The Race For The Ages in Manchester, TN was such an unusual event that I am going to write another blog just about the experience. For this one I will concentrate on the prep for Lilyan’s Run. After the near disaster that was the Holston River Endurance Challenge I was worried about what Stage IV might hold. I put off signing up for this until literally the last moment as I beat the dead line by about 1 1/2 hours.
My beautiful wife and daughter went along to support me. I really don’t think there is anyway possible I could have tried this without them. We pulled into Manchester about 20 minutes before the start and still had to get camp up and ready, check in and change clothes. Oh, and of course, I hadn’t really had much sleep the days leading up to this, that seems to be a recurring bad habit. We hurriedly set up the canopy and then I was off to the start line, just a few minutes late. When I hit the course I hadn’t seen it and hadn’t talked to anyone so I was feeling it out as I went.

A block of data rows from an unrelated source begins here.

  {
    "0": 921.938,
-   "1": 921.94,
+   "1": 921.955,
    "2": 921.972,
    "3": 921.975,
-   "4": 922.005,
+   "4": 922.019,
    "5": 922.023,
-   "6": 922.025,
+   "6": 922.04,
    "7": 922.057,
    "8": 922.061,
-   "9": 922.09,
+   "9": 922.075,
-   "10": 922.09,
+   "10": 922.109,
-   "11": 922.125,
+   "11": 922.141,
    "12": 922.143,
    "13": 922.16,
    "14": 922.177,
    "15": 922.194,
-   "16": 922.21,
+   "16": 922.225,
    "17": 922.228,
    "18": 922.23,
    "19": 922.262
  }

The course itself was concrete and pavement. It used part of an existing greenbelt along the Little Duck River before turning onto a roadway and wandering past tennis courts and ball fields, up a hill and down a steep hill past the start/finish line. There was pretty good shade for the first 1/4 or 1/3 of it but the rest was going to be out in the sun during the day time.
As for the run this might be the last race before Lilyan’s Run arrives next month. It was time to try and put the lessons learned through the summer to good use. The first thing to work on was fluid and electrolytes. The Saltstick Caps were the key to the plan. Two to start and a few every hour. After a couple of hours I changed my fluid after watching and talking to others. I started carrying my fluid with me, sipping on it throughout the lap. This allowed for a slow but steady intake and helped to avoid the feeling of water sloshing around in the stomach. After a while it became second nature.

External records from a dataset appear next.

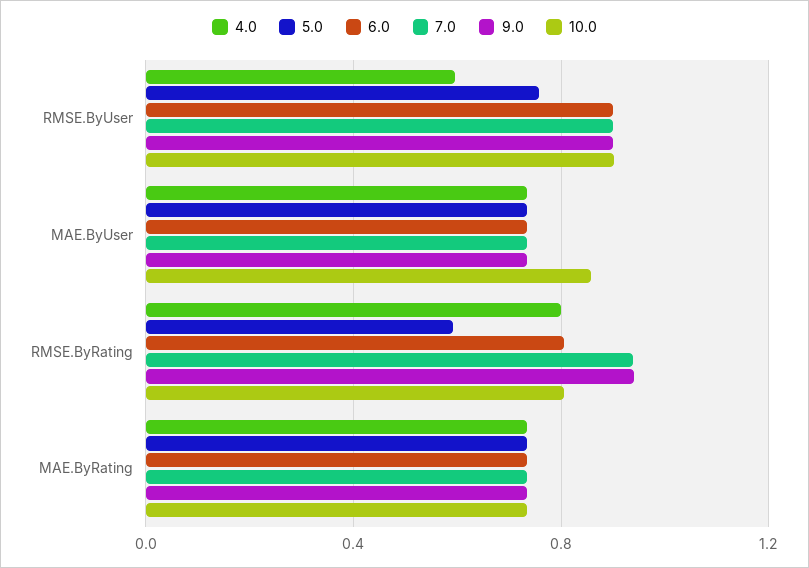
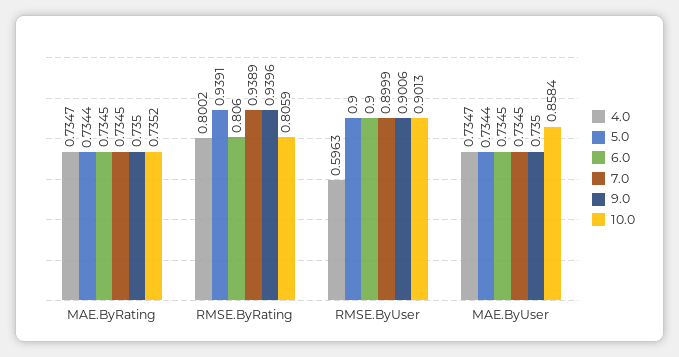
  {
    "4.0": {
      "RMSE.ByUser": 0.5963,
      "MAE.ByUser": 0.7347,
      "RMSE.ByRating": 0.8002,
      "MAE.ByRating": 0.7347
    },
    "5.0": {
-     "RMSE.ByUser": 0.75,
+     "RMSE.ByUser": 0.9,
      "MAE.ByUser": 0.7344,
-     "RMSE.ByRating": 0.6,
+     "RMSE.ByRating": 0.9391,
      "MAE.ByRating": 0.7344
    },
    "6.0": {
      "RMSE.ByUser": 0.9,
      "MAE.ByUser": 0.7345,
      "RMSE.ByRating": 0.806,
      "MAE.ByRating": 0.7345
    },
    "7.0": {
      "RMSE.ByUser": 0.8999,
      "MAE.ByUser": 0.7345,
      "RMSE.ByRating": 0.9389,
      "MAE.ByRating": 0.7345
    },
    "9.0": {
      "RMSE.ByUser": 0.9006,
      "MAE.ByUser": 0.735,
      "RMSE.ByRating": 0.9396,
      "MAE.ByRating": 0.735
    },
    "10.0": {
      "RMSE.ByUser": 0.9013,
      "MAE.ByUser": 0.8584,
      "RMSE.ByRating": 0.8059,
      "MAE.ByRating": 0.7352
    }
  }

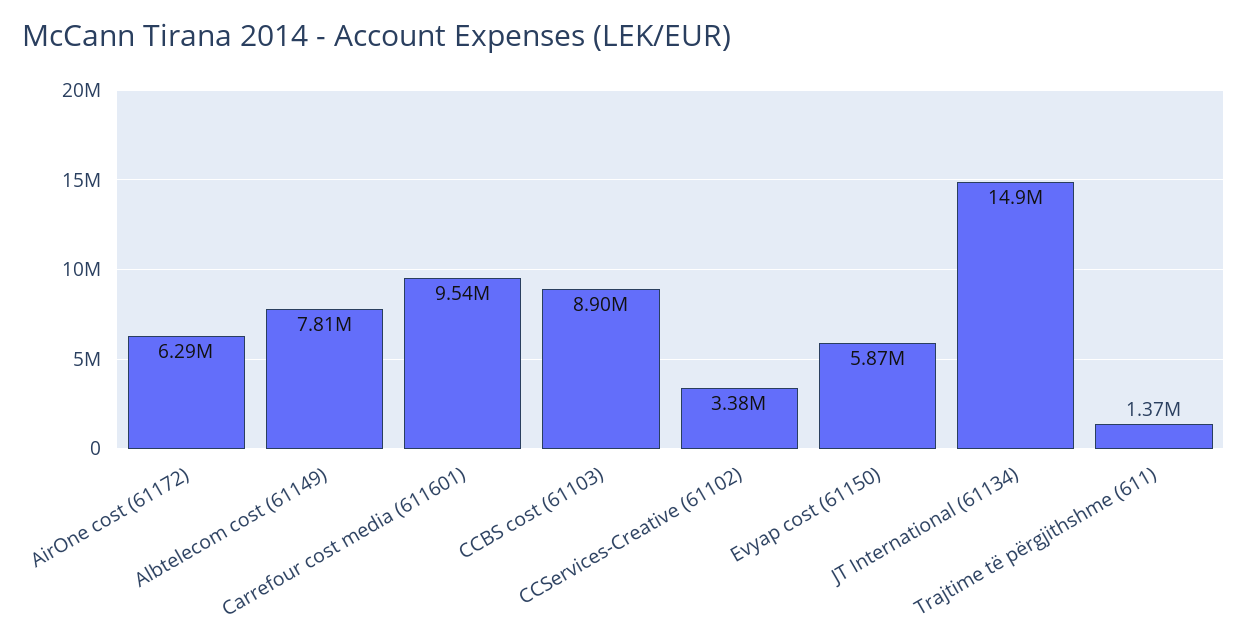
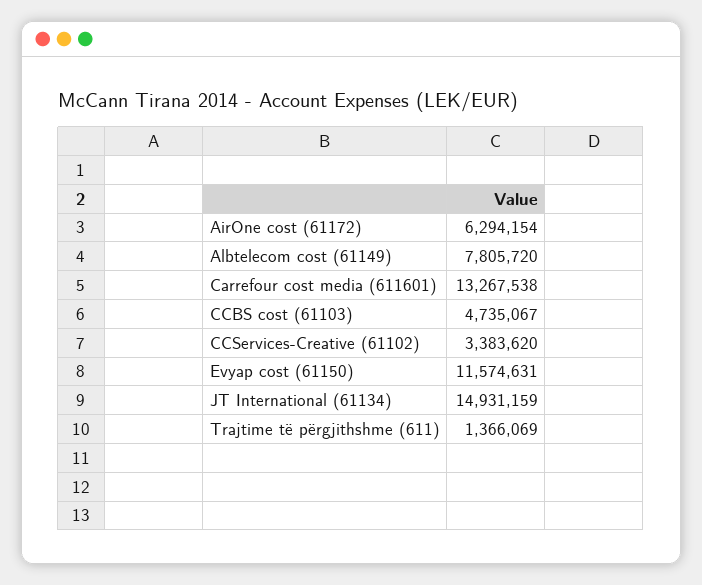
  {
    "AirOne cost (61172)": 6294154,
    "Albtelecom cost (61149)": 7805720,
-   "Carrefour cost media (611601)": 9540000,
+   "Carrefour cost media (611601)": 13267538,
-   "CCBS cost (61103)": 8900000,
+   "CCBS cost (61103)": 4735067,
    "CCServices-Creative (61102)": 3383620,
-   "Evyap cost (61150)": 5870000,
+   "Evyap cost (61150)": 11574631,
    "JT International (61134)": 14931159,
    "Trajtime të përgjithshme (611)": 1366069
  }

The combination of fluid and electrolytes seemed to do the trick. While I still cramped it wasn’t nearly as bad as previous long runs. I also didn’t suffer the same… um… gastric/neurological problems as at the Holston.
Food remained a mystery to me going into this event but I think it may have shed some light on it. While most events have all kinds of candy, cookies and other sweets lined up as well as fruits, nuts and the like, here they had full heavy meals. While it seemed strange to me that this was the way to go I tried it out. Eating a full meal then walking about 20 minutes before starting to run did the trick. There was still some discomfort but I actually did much better than expected. The food provided the fuel needed to keep going.
MY BIRTHDAY! Did I mention that my beautiful wife and daughter were there with me? Imagine my surprise when I returned to our camp to find balloons and red velvet cupcakes for my birthday! Not only did they subject themselves to shear boredom and camping without showers or a bed for the weekend, having to ice down my knees and bandage my blisters, they still managed to plot with the race officials to hide my birthday stuff. Could I ask for more?
At the end of the run I couldn’t feel better about the prep. I had managed to stretch my event personal best distance from 30 some miles to 72! The fluid, electrolyte and food changes seem to be working as is the mental and physical prep for Lilyan’s Run to come.